One woman counseled by Sherrie and Ellen was in love with someone she never met.

“He canceled on her three or four times,’’ said Sherrie. “He had the flu, then surgery.

“Then she found out — he’s a woman!’’ Ouch.

The new Rules are a lot like the old ones: Don’t text first. Answer one message to every four he writes. Write fewer words than he does.

“Not Your Mother’s Rules’’ contains a handy chart that tells exactly how long to wait before answering his messages. Two to four hours for the first text. Thirty minutes thereafter. And if you do manage to meet him in the flesh, don’t give it up too quickly. Some Rules never change.

My gorgeous friend Maddie, 32, is proof positive that old-fashioned game-playing is an effective tool in the man-nabbing arsenal. In one horrific episode, she visited a man in California. And promptly got dumped.

She cooked another man an elaborate dinner. She got stuck with the bill, then she got dumped.
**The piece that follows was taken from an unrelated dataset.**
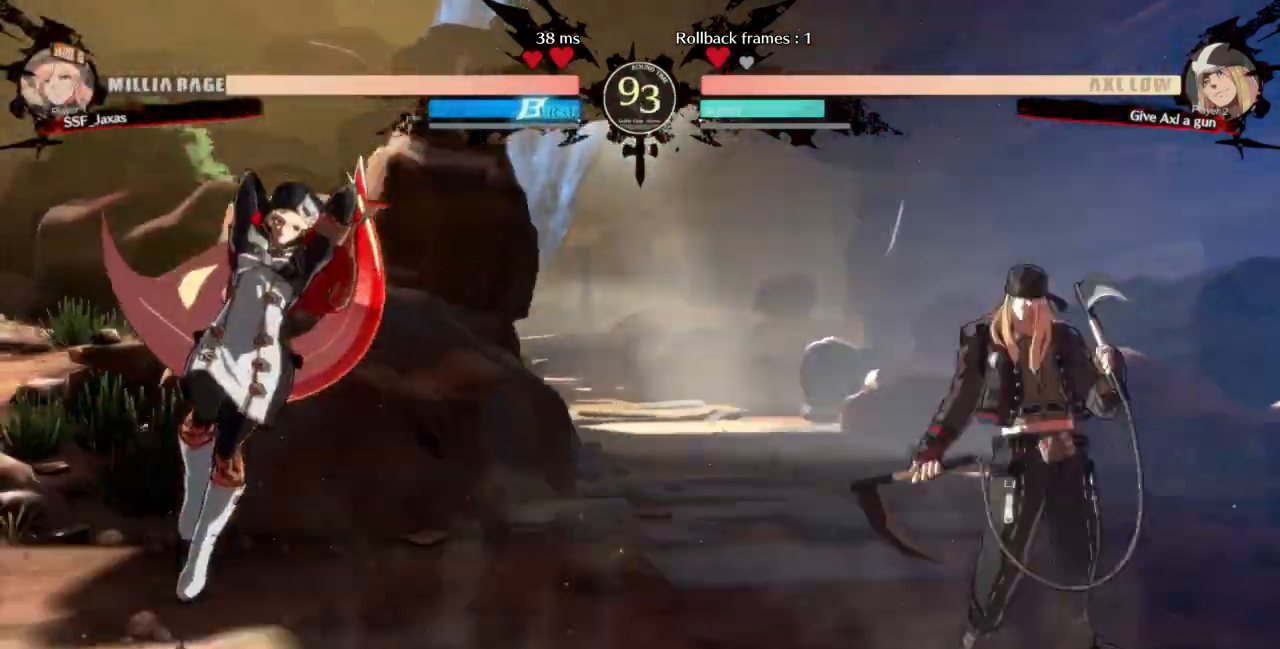
{"dt_ms": 500, "buttons": ["DPAD_RIGHT"], "events": [[233, "DPAD_LEFT", "up"], [267, "DPAD_RIGHT", "down"]]}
Now she’s engaged. And the reason is as ancient as cat-and-mouse. Maddie lost her cellphone in Bergdorf’s, and didn’t know that the guy she’d recently met was sending her messages.

By the time Maddie regained her ability to text, the man was desperate to nail her down.

Forget the Times and its bleak visions of meaningless, drunken liaisons.

“ ‘Rules’ girls get engaged. They get married,’’ said Ellen.

Some things never change.

The gall of Galliano

Idiot designer John Galliano, convicted in France of shouting “I love Hitler!’’ and other slurs, has a wicked and hurtful sense of humor.

The anti-Semite showed up at New York’s Mercedes-Benz Fashion Week decked out like a Hasidic Jew, complete with side curls and black hat. He wants you to think he was paying tribute to the Jewish people. Ha!

One appalled reader said that if Galliano really wants to kiss and make up, he’d do volunteer work for Jewish charities. If I were this cretin, I wouldn’t show my mug in Williamsburg, Brooklyn, after dark.

Eye see a bit of danger

These patients get hammered before they’re examined. Brooklyn optometrist Dr. Justin Bazan serves beer, wine, even hard liquor, to folks undergoing exams at Park Slope Eye. And there’s no law against it.

Does someone have to lose a peeper before authorities intervene?

Another Figoski outrage

Good citizens of this city were outraged and stunned. A Brooklyn jury yesterday found Michael Velez not guilty of burglary and felony murder in the 2011 slaying of Police Officer Peter Figoski. Now Velez, accused of driving murderer Lamont Pride to the house where Figoski was shot to death, will soon go free. This came two days after another jury gave dastardly Pride a major break, convicting him of second-degree murder, not first. Now, he’ll be eligible for parole in 25 years or less.

“This case has seriously divided my family, because we have family members who make excuses for intolerable behavior and then we have the rest of us who feel the defendants need to do serious time,’’ a man related to Velez told me.

There is no justice. Not in Brooklyn.

Private school of hard knocks

I haven’t seen rich city parents so desperate since the recession hit.

Dead set on getting little Muffie or Astin into kindergarten at the über-exclusive Dalton private school on the Upper East Side, where learning ABCs costs nearly $39,000 a year, they’re subjecting their kids to public ridicule.

The school that has bred fabulous grads, from Claire Danes to Anderson Cooper, did the unthinkable. Dalton put together a list of 5-year-olds rejected by the K-12 school, and e-mailed it to alumni — so they might hit up the rejects’ families for donations, Page Six reported.

But parents of the loser tots likely won’t sue. They don’t want to hurt their chances that another snooty school might take in their kids, or that Dalton will eventually cave.

In certain ZIP codes, humiliating children and their Type-A parents is not just acceptable. It’s required.